RECORDED INFORMATION:
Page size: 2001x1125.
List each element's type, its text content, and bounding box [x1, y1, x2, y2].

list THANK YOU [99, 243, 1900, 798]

---

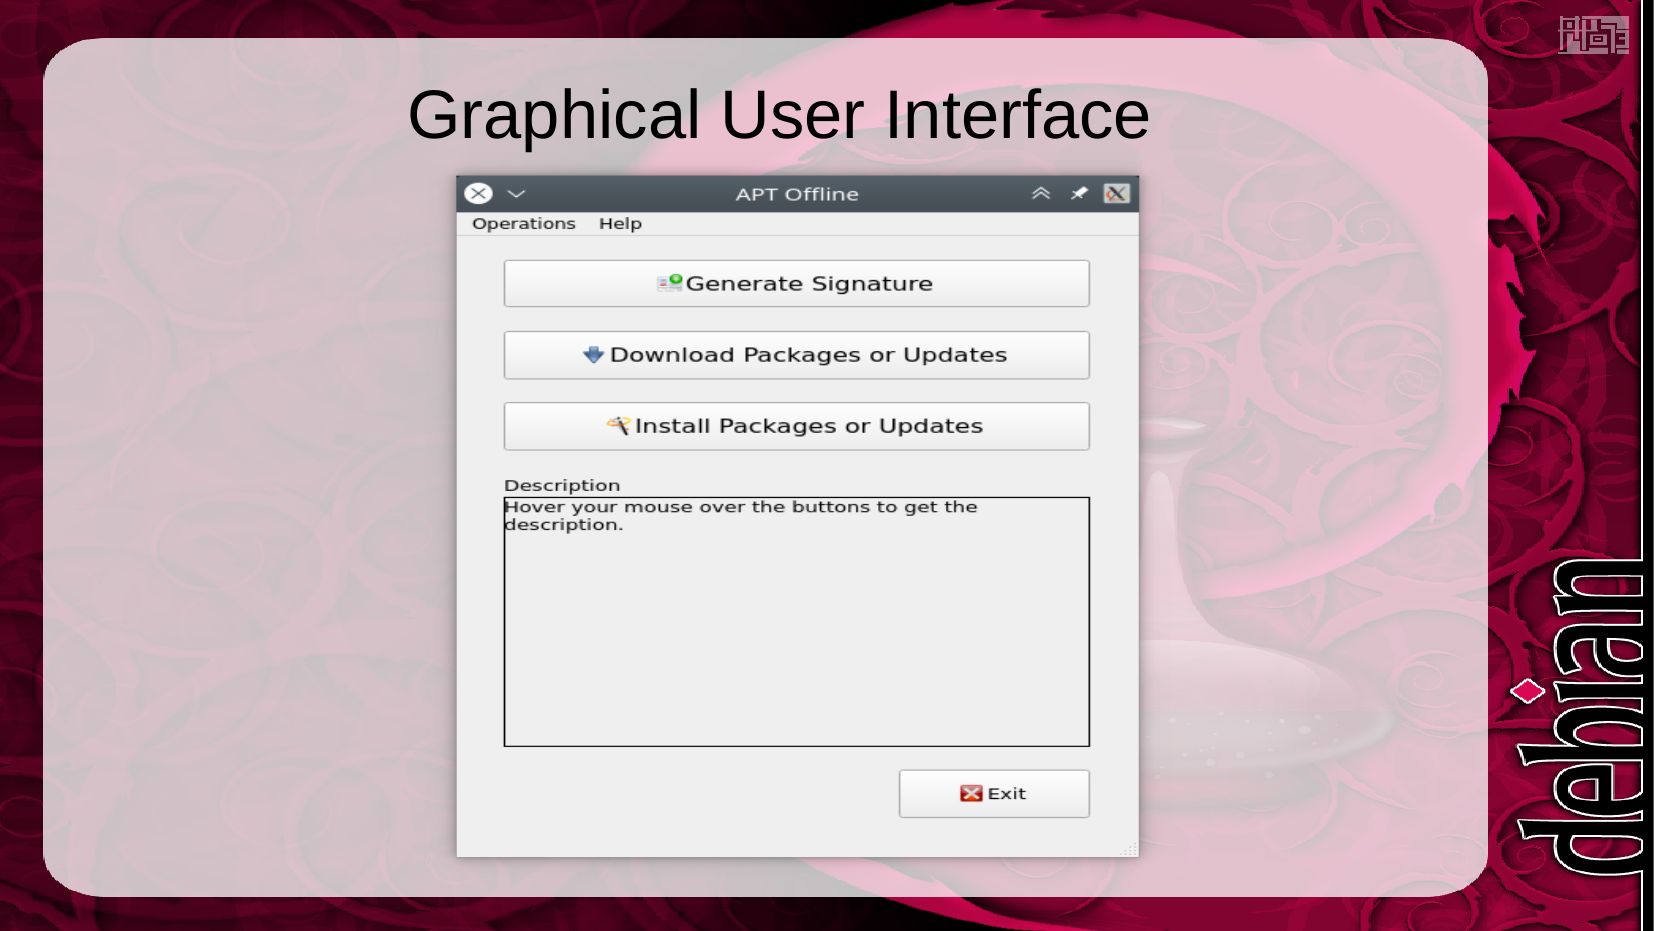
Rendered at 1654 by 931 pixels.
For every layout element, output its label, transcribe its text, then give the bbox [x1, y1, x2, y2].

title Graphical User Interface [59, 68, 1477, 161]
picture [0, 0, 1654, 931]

WHAT THE EXERCISE ASKS: Could you write out, character for character, everything from the line with "Rendered at 1654 by 931 pixels." to the line with "picture [0, 0, 1654, 931]", both of those lines included?

TASK SOLUTION:
Rendered at 1654 by 931 pixels.
For every layout element, output its label, transcribe its text, then give the bbox [x1, y1, x2, y2].

title Graphical User Interface [59, 68, 1477, 161]
picture [0, 0, 1654, 931]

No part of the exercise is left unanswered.